It always surprises me how slowly innovations find their way into everyday user life. Passwordless authentication is a good example of this. It’s no longer an absolute novelty, but still underrepresented in daily business.
I am convinced that the way people log in will change in the long term – and Fido2 will play a central role in this change.
Why do I care about the topic?
Quite simply: passwords make life harder for millions of users every day
Users have over 90 accounts1 on average, half of the passwords are reused for convenience. And a significant third of all online shopping transactions are not completed only because the password has been forgotten.
I can relate to all of this. Overall, passwords are simply a poor user experience in everyday digital life: for both employees and consumers. The fault doesn’t lie with the users – they’re only human, after all. Our job as UX designers is to make applications better.
Bye, bye, password!
So it’s finally time for a fast yet secure authentication method to make people’s daily lives easier and increase sales. But how?
The idea was actually born in 2009 in a meeting of PayPal and Validity Sensors.2 The plan was to develop an industry standard that would allow users to authenticate themselves locally on their device using public key cryptography – without the need for a password. As a result, the Fido Alliance was created to develop this open and license-free standard. As a result of the development, the use of the so-called Fido2 specification is possible. The “2” refers to the latest version of the Fido specifications.
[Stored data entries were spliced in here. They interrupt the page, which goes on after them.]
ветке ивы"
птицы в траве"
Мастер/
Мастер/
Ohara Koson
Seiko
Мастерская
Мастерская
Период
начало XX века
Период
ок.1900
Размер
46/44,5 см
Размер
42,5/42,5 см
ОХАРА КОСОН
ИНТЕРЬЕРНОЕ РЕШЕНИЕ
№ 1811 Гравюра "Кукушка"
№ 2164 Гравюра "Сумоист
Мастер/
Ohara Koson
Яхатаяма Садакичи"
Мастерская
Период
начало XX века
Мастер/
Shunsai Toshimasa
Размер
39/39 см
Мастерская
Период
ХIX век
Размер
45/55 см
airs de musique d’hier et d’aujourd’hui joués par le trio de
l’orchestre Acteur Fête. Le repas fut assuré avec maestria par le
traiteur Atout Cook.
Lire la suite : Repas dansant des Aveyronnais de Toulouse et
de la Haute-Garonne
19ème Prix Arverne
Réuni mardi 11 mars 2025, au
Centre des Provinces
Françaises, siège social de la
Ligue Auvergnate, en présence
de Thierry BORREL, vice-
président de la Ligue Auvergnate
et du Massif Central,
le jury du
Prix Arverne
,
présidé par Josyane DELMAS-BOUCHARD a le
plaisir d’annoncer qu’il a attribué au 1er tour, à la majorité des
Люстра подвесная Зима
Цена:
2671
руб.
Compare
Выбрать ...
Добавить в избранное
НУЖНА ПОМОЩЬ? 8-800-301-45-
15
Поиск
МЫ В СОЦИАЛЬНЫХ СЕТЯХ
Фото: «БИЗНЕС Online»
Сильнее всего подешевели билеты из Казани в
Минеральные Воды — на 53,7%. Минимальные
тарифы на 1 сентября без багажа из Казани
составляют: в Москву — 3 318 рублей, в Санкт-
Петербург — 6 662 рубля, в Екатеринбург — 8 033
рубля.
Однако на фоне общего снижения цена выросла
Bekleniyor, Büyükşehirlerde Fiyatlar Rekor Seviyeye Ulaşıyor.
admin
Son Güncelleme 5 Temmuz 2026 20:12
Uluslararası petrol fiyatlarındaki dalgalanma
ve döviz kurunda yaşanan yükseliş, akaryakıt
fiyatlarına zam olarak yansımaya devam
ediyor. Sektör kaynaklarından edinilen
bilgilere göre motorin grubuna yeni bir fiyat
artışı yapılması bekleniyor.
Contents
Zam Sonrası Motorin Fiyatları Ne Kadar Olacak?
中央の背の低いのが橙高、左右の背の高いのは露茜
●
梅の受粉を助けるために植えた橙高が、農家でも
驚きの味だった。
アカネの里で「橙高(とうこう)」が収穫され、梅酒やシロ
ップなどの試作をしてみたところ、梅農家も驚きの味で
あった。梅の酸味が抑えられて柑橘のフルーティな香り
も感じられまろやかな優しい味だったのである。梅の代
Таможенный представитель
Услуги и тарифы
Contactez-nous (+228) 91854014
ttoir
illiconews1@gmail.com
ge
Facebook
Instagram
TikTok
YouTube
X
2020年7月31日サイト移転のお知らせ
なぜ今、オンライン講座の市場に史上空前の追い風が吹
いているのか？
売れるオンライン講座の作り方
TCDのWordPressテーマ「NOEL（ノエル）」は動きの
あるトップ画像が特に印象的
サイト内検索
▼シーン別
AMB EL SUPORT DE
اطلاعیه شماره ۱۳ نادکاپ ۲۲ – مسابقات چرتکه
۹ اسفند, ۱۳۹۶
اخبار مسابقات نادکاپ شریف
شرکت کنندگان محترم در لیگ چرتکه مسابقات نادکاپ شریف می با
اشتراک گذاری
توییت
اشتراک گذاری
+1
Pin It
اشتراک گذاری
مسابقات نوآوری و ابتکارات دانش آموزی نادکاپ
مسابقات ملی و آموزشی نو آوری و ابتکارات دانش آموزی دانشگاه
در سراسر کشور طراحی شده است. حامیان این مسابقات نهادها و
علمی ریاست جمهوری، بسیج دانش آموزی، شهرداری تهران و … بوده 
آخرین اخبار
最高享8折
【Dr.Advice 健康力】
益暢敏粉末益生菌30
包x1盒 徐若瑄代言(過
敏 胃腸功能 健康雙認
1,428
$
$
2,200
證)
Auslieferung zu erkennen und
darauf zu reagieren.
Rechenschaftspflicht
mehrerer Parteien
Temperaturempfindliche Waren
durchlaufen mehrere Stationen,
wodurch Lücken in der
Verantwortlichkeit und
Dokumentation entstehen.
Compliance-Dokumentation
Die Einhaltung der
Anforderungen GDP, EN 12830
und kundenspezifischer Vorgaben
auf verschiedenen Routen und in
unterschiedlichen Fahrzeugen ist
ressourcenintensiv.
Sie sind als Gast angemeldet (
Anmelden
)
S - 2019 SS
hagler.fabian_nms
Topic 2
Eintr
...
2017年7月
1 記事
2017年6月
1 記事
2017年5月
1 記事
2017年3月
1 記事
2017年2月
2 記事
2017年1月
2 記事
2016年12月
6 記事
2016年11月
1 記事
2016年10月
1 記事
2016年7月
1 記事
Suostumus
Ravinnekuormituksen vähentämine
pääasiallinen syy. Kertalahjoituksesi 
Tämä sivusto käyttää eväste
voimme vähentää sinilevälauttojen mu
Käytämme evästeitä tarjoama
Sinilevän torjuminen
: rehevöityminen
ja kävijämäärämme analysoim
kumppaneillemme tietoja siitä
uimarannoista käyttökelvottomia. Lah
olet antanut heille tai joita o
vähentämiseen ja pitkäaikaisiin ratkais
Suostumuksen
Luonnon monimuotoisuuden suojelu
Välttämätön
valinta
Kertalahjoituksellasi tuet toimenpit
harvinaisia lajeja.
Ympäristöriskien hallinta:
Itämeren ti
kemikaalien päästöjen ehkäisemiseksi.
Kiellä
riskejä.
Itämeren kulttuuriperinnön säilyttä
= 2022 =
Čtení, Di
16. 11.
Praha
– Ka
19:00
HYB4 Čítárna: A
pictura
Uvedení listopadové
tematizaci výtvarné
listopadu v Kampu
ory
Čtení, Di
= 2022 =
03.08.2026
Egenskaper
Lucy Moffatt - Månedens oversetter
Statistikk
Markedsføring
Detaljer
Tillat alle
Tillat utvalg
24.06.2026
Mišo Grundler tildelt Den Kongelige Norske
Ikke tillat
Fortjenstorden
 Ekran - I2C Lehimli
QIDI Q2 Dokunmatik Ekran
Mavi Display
The name “Fido” stands for Fast IDentity Online. Fido also comes from Latin and means “to trust, to rely on”.3
The most important digital players are involved in the development: Google, Amazon, Apple, Facebook, Intel, Microsoft – to name just a few. The fact that all these companies are involved gives me the feeling that Fido2 will become enormously important in the near future.
How Fido2 works from the user’s point of view
For users, Fido2 means that they can log in securely, quickly and conveniently using a single terminal device.
Prerequisite: the user must activate this device once for his account in his profile.
- Enter username
- Authentication via preferred passwordless method
(Biometrics or Security Key)
- Successful login
Fido2 Authenticators can be divided into two categories:
- Built-in Biometrics: Biometric methods built into the device, such as “Windows Hello” or “FaceID”.
- Hardware Security Keys that can be used on multiple devices and provide a workaround if the device does not have Built-in Biometrics.
Fido2’s Advantages at a glance:
- Browser-enabled: Biometric login is now finally possible for browser applications through Fido2. Chrome, Edge, Firefox for Android, Windows and macOS are already included. Which browsers support Fido in detail and to what extent can be found here.
- 2FA: what I find particularly exciting is that Fido2 can also be used as a second factor.The hardware is something the user owns. The biometrics is something the user is. This combination gives us 2-factor authentication on the same device.
- Safe: similar to personal biometric authentication data on modern smartphones, the login credentials never leave the device and are not stored on any server. This makes it particularly secure and the user’s privacy is protected.
- Cost reduction: without passwords, there will be fewer support tickets and the IT department can use their time more wisely.
- Comfortable: users can log in more conveniently and quickly: without a password, by facial scan, fingerprint, voice input or by using a USB stick (security key).
- One device: unlike logins via Authenticator apps, Fido2 allows users to stay on the same device.
Challenges provided by Fido2:
- Browser readiness: many browsers support Fido2, but not all of them have the same level of development. So it might take a little while until everyone is on the same level with this topic.
- Recovery option: if the user loses a device or gets a new one, the user must identify themself somehow, even without Fido2. Here, too, the password does not necessarily have to step into the breach (e.g. SMS, Magic Link) – but it is an option. When Fido2 is established, an adequate recovery function must be considered.
- One device logic: for the user, Fido2 is new. For this reason, he might not understand that the registration is only valid for this one device. Transparent and good communication is therefore very important.
- The right wording: since Fido2 is not yet an established term, naming the button for the passwordless login is a bit tricky. Either the choice between security key and biometric options is offered by a generic, upstream button called “Passwordless Login” or “Skip Password”, or you show the user the options directly with multiple buttons, e.g. “Windows Hello” and “Security Key”. I would generally advise against the term “Platform Authenticator”. The users usually do not know what is hidden behind it.
The future of login is passwordless – and Fido2 paves the way
The reasoning is quite simple: the fewer steps an employee needs to log into his work-related systems, the more efficient his workday will be.
What’s more, if you don’t have to enter a password, you can’t forget it and don’t have to open a support ticket. Exactly the same applies to users of an online store. If you can log in without much effort, you are far more likely to complete your purchase process. In a direct comparison, the password only wins on the point of habit, but in all other categories, such as security, user experience, and efficiency, it loses hands down to Fido2.
I am currently working on a customer project in which we are introducing Fido2 and the reactions have been consistently positive. Fido2 is a sustainable, simple and cross-platform way to establish a better login experience in daily business – it is not only more convenient for the user, but also much more secure than “hello1234”.